A window cleaner accused of stealing paintings from the studio of the renowned abstract painter Alan Davie has been jailed for four years. Daniel Pressland, 42, from Billericay, Essex removed works valued at over half a million pounds after the artist died in 2014 age 93.
“You were like a vulture on a carcass and just helping yourself. You acted disgracefully.”
Pressland was hired to wash windows at the late Scottish artist’s Hertford home. He is thought to have burgled the artist’s property a number of times in the months after he passed away, removing a total of 31 paintings. When caught red handed loading his van with three canvases he told the police he was using the paintings, valued at £90,000, as ramps to get his motocross bike into his van.

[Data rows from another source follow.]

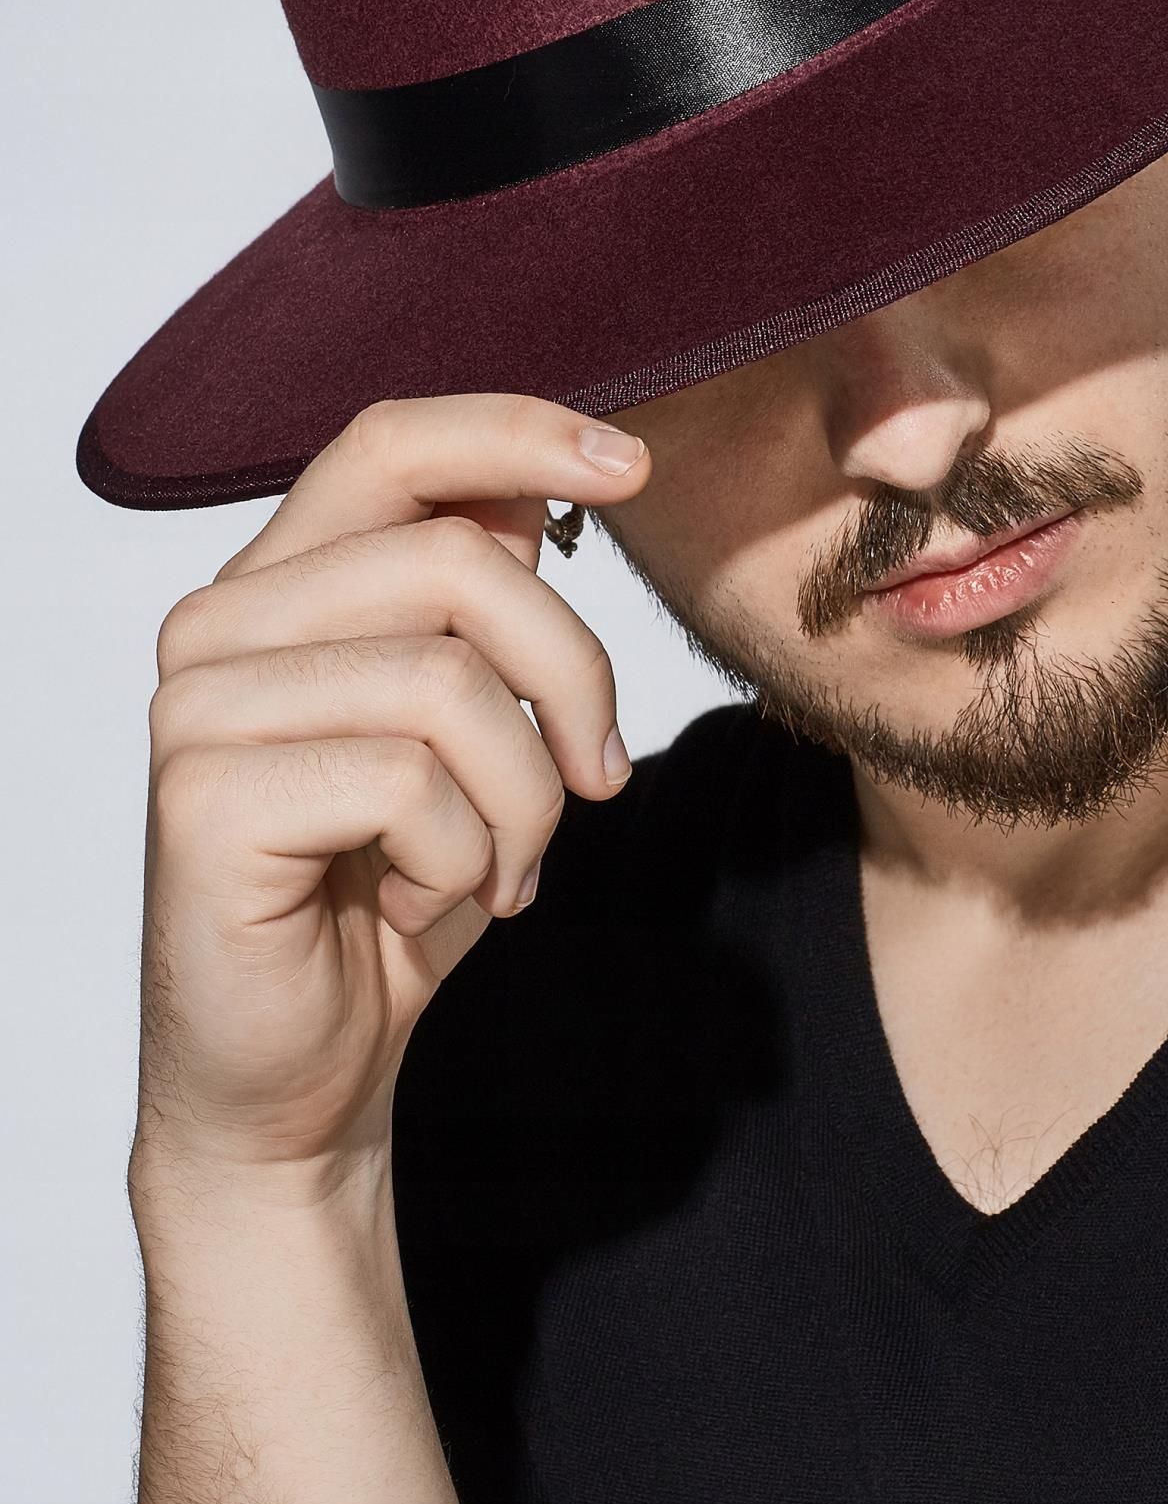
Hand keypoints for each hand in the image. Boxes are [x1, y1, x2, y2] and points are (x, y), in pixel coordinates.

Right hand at [133, 394, 650, 1189]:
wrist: (301, 1073)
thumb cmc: (387, 893)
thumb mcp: (467, 733)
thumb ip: (478, 610)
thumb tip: (541, 491)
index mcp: (281, 585)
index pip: (391, 442)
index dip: (518, 430)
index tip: (633, 466)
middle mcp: (220, 624)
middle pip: (459, 561)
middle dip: (572, 676)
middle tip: (596, 779)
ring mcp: (199, 707)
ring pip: (449, 682)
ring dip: (522, 800)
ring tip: (495, 868)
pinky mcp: (202, 796)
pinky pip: (409, 783)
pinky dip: (461, 858)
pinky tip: (415, 902)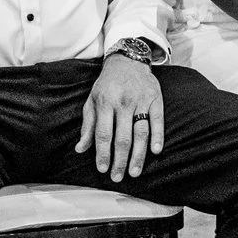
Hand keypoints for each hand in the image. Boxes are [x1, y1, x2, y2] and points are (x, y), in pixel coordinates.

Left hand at [76, 54, 163, 181]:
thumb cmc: (107, 84)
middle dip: (120, 161)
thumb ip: (88, 125)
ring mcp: (141, 101)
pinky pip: (158, 120)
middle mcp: (123, 102)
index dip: (103, 153)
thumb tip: (80, 149)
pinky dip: (157, 136)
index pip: (103, 134)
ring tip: (134, 172)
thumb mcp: (92, 100)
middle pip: (122, 137)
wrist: (128, 60)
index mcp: (105, 103)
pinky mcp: (156, 99)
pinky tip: (155, 151)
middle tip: (118, 177)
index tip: (102, 169)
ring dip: (138, 155)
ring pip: (140, 132)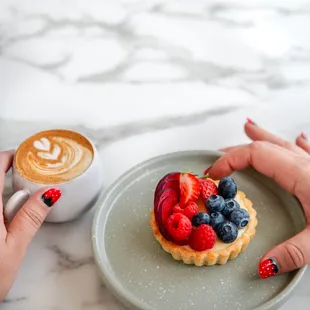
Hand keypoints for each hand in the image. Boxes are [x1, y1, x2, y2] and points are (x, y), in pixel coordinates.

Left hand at [0, 151, 60, 299]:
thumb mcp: (15, 246)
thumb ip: (31, 216)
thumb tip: (49, 193)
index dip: (8, 157)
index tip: (22, 154)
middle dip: (8, 173)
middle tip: (27, 176)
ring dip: (3, 188)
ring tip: (20, 195)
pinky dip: (1, 200)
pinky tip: (7, 210)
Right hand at [208, 120, 309, 278]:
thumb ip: (293, 252)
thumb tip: (264, 264)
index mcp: (302, 174)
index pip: (256, 155)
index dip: (230, 159)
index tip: (214, 172)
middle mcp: (308, 163)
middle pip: (265, 146)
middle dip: (238, 148)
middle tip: (219, 152)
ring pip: (284, 144)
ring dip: (263, 137)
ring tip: (249, 127)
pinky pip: (307, 150)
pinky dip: (296, 143)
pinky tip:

Only nine of the stolen canvases have been recovered.
Passing sentence at St Albans Crown Court yesterday (April 5), Judge John Plumstead described him as a “vulture”. He said: “You happened on an opportunity to get rich quick by stealing from someone who you had been worked for years. “You were like a vulture on a carcas and just helping yourself. You acted disgracefully.”
The judge added, “Pressland had committed the burglaries not realising the art gallery that acted on behalf of Mr Davie had a complete record of everything he had painted or drawn in his lifetime and would know what was missing”.
Alan Davie was the first British painter and one of the first of any European artists – to realise the vitality and significance of American Abstract Expressionism. Throughout his life he obsessively drew and painted, producing paintings of startling originality, vitality and daring. Combining imagery derived from different world cultures with a love of music and language, Alan Davie’s paintings are a complex yet joyous celebration of creativity that combine the expressive freedom of abstraction with a wealth of signs, symbols and words.